A.M. Best said the total insurance loss of Germanwings Flight 4U9525, which crashed in the French Alps on March 24, 2015 killing 150 people, may put further pressure on the beleaguered aviation war sector.
The total insurance loss for the plane will comprise passenger liability claims and physical damage to the Airbus A320 aircraft. Passenger liability claims will be covered as part of aviation “all risks” policies and will represent the majority of the overall loss. The level of liability costs are uncertain but will be linked to the nationality, earning potential and family status of the passengers and crew.
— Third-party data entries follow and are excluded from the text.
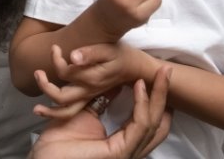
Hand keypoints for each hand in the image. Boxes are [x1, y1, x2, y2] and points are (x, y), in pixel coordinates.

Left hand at [28, 66, 173, 158]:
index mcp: (121, 143)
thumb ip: (101, 103)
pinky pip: (139, 126)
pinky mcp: (119, 153)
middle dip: (163, 96)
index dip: (155, 101)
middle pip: (158, 124)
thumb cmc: (57, 144)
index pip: (148, 123)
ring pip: (153, 124)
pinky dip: (142, 105)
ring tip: (159, 74)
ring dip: (158, 96)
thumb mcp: (84, 115)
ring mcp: (126, 154)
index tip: (156, 78)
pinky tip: (139, 87)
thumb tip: (115, 85)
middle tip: (166, 72)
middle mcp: (128, 150)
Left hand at [33, 43, 148, 115]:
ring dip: (49, 111)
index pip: (65, 72)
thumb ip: (90, 53)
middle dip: (45, 87)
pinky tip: (47, 109)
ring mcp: (89, 96)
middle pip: (61, 96)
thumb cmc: (122, 55)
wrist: (137, 68)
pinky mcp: (90, 98)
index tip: (55, 47)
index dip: (56, 59)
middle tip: (38, 73)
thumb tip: (71, 56)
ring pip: (66, 111)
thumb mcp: (109, 49)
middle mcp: (88, 90)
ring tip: (36, 108)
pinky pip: (73, 111)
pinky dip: (58, 113)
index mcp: (91, 77)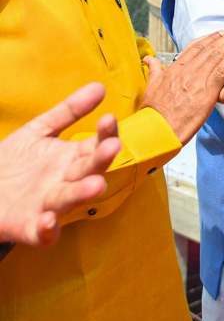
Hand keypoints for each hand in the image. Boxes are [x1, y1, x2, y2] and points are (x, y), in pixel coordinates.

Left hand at [0, 83, 121, 245]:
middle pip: (89, 170)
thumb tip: (100, 86)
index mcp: (72, 158)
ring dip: (83, 194)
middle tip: (111, 148)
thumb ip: (69, 111)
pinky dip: (48, 230)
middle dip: (101, 161)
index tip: (108, 119)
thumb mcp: (39, 132)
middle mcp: (65, 181)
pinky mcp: (29, 227)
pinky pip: (43, 234)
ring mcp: (49, 205)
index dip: (105, 133)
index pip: (97, 144)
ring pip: (70, 200)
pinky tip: (47, 221)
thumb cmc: (14, 162)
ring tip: (95, 186)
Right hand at [142, 19, 223, 144]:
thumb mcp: (150, 86)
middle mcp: (186, 71)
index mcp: (174, 70)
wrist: (157, 128)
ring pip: (215, 59)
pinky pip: (220, 73)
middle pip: (207, 51)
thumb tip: (148, 58)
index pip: (193, 50)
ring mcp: (196, 80)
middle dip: (221, 40)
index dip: (207, 41)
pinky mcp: (206, 92)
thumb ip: (153, 70)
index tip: (217, 34)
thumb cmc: (153, 111)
There is more certainty around the ultimate cost of physical damage, with the aircraft valued at USD$6.5 million. Early assumptions have indicated that the cause of the crash may be the result of deliberate pilot action. If this is correct, the insurers that underwrote the airline’s hull war policy, rather than its all risks policy, are likely to be liable, the ratings agency said.
“A.M. Best believes the majority of the loss will be absorbed by the Lloyd’s market, as well as a number of global insurers and reinsurers,” said Catherine Thomas, director, analytics.
Allianz Global Corporate & Specialty has been cited as the lead insurer of the Germanwings aviation all risks policy covering the flight, A.M. Best said.
According to Reuters, Allianz has estimated that a group of more than 30 insurers will pay $300 million in claims and costs stemming from the crash.
A.M. Best said it does not expect to take any rating actions in response to this single large loss given the diversified nature of business underwritten by these entities.
Germanwings is 100 percent owned by Deusche Lufthansa. A.M. Best currently has a Financial Strength Rating (FSR) of “A” on Delvag Luftfahrtversicherungs-AG (Delvag), the insurance captive of Deutsche Lufthansa-AG.
Delvag’s exposure to aviation hull and liability losses is materially reduced by a comprehensive reinsurance program placed with reinsurers rated A- or above, the ratings agency affirmed.
Pressure on Aviation War Sector
With an unusually high number of aviation losses in 2014, this recent loss may put further pressure on the beleaguered aviation war sector, Thomas added.
The Germanwings loss follows a series of high-profile aviation losses last year, including the disappearance of Malaysia Airlines Flight MH370, hull claims due to fighting at Tripoli airport and the downing of Malaysia Airlines Flight MH17.
“Premium rates for this business did rise in 2014 in response to claims activity. However, the level of increase was disappointing given the magnitude of losses, and upward momentum stalled toward the end of the year,” Thomas said.
On the whole, the aviation market has performed well over the past 10 years, with results repeatedly bolstered by substantial reserve releases, according to the Best’s briefing.
The Lloyd’s aviation sector reported a combined ratio of 133 percent for the 2014 accident year, with the small hull war market disproportionately affected by losses. However, in 2014, positive prior-year development reduced the reported calendar-year combined ratio for Lloyd’s aviation business by 30.5 points.
Abundant Capacity
Yvette Essen, director, industry research, Europe & emerging markets, noted: “Good results have attracted insurers to the sector, and for a number of years, abundant capacity has placed considerable pressure on pricing, as well as terms and conditions, across all aviation lines. At the beginning of 2014, rates were significantly below peak levels.”
The losses in 2014 have slowed the decline and there was an uptick in rates in the fourth quarter of the year, when the majority of major airline and war policies renew, the briefing said.
However, A.M. Best notes increases were largely limited to loss-affected accounts. The aviation market is still extremely competitive and pricing is likely to remain under pressure this year, in spite of this latest major loss.